Why you should be scared by 1.7% GDP growth
Cattle await sale at the Burlington Livestock Exchange on August 23, 2012 in Burlington, on the plains of eastern Colorado.
Gross domestic product grew at a 1.7 percent annual rate in the second quarter. That’s a faster pace than first expected, so it sounds like good news, right? Well, don’t break out the champagne just yet.
Wells Fargo senior economist Mark Vitner has been saying for years that this is a recovery only a statistician could love. And, no offense to statisticians, but he’s still saying it today.
“Anytime the economy’s growing at less than a 2 percent annual rate, it’s really nothing to crow about,” he says.
Beating expectations isn’t that great when expectations are so low to start with. And to add insult to injury, today’s GDP numbers only look high when compared to first quarter GDP, which was revised down.
“First quarter was actually lower than we had thought, so we’re really not much better off today, given that we started at a lower spot than we had thought,” says Randy Kroszner, a professor of economics at the Booth School of Business in Chicago.
Still, there are some bright spots in GDP-land. Consumer spending wasn’t voracious, but it led the way. There was also pretty strong growth in business investment. And while the economy as a whole faces headwinds, some sectors are doing fine. Just call Dodge City, Kansas, where agricultural exports are helping drive the economy.

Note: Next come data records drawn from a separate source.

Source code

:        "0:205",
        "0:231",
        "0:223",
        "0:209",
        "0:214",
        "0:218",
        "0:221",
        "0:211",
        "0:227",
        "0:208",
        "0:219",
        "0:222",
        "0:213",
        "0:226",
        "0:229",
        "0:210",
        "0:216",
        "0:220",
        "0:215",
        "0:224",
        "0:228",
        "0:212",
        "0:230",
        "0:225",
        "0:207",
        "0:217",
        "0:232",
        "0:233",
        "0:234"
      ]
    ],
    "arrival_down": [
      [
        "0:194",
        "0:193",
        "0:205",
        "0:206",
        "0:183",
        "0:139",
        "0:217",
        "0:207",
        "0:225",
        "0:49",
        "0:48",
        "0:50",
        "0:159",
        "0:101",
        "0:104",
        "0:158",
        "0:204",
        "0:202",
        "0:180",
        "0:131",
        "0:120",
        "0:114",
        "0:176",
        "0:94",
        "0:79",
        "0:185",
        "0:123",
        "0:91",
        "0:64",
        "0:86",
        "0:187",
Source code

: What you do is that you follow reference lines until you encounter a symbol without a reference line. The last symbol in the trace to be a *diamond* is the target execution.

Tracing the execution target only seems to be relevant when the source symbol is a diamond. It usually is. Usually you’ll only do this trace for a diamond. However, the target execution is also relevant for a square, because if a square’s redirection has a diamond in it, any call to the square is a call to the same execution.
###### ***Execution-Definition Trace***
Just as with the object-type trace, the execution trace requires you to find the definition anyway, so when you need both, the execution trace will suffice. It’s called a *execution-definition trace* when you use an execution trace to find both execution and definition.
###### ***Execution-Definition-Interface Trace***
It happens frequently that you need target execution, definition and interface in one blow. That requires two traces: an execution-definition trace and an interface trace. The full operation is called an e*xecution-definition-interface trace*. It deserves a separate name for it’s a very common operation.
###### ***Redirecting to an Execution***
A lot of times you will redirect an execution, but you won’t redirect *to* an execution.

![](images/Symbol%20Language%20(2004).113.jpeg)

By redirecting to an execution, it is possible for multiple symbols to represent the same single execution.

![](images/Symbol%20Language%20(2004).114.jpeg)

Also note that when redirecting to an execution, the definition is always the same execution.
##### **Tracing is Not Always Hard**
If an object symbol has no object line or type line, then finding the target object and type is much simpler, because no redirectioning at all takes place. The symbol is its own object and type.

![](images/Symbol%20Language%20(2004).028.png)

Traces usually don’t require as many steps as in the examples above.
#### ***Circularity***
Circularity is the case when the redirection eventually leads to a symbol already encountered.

“We currently are processing between 60,000 and 70,000 head of cattle a week,” says Dan Schenkein, president of the Dodge City Chamber of Commerce. He says between beef and grain, nobody wants to get out of Dodge these days.
“Essentially anybody looking for a job can work in very well paying positions here in our community,” he says.
Dodge City may be an outlier in that respect. Economists say current GDP growth isn’t enough to bring unemployment down. But some expect economic growth to ramp up later this year.